EXERCISE DESCRIPTION
Please copy out everything in the material from the line containing "predictable process with flat-fee" down to the line containing "submitted through the court’s e-filing", including both of those lines, with every line unchanged.

RECORDS FOR THE EXERCISE
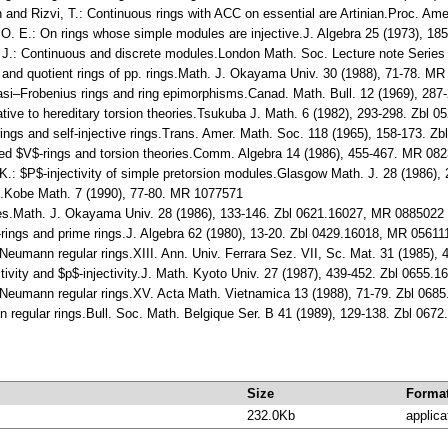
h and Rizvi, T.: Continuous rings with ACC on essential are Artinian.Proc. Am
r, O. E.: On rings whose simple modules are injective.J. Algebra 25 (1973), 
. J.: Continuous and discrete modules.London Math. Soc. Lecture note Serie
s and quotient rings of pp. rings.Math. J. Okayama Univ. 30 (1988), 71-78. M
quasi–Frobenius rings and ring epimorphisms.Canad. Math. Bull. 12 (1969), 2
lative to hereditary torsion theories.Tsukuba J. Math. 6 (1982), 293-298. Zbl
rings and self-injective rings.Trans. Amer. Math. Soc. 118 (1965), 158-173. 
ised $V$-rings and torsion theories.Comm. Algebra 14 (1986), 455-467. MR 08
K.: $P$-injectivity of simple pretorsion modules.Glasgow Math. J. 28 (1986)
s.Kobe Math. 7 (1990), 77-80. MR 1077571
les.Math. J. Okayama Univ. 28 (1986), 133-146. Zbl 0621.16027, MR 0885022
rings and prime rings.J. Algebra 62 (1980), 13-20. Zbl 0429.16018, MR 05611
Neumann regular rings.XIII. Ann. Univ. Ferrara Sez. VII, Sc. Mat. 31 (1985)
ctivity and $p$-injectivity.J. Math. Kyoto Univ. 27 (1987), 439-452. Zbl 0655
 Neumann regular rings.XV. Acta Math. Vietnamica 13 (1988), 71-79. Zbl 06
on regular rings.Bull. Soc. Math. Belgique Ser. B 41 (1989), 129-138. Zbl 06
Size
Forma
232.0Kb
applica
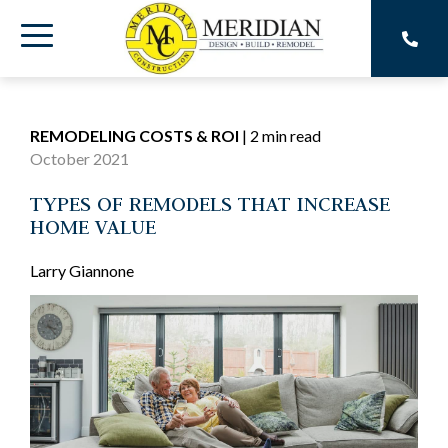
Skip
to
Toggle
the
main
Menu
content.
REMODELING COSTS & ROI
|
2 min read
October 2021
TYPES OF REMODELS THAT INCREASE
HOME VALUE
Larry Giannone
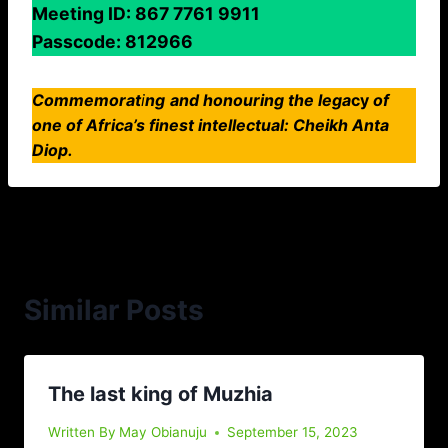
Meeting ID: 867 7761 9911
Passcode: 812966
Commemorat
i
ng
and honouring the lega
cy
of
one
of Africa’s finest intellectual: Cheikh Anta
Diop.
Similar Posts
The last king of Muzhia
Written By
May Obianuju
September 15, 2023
==
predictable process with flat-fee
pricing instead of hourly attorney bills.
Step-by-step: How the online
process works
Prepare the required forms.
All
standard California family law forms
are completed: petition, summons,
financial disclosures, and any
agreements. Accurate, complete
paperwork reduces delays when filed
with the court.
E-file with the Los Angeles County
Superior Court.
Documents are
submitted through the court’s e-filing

RESPONSE AREA
predictable process with flat-fee
pricing instead of hourly attorney bills.
Step-by-step: How the online
process works
Prepare the required forms.
All
standard California family law forms
are completed: petition, summons,
financial disclosures, and any
agreements. Accurate, complete
paperwork reduces delays when filed
with the court.
E-file with the Los Angeles County
Superior Court.
Documents are
submitted through the court’s e-filing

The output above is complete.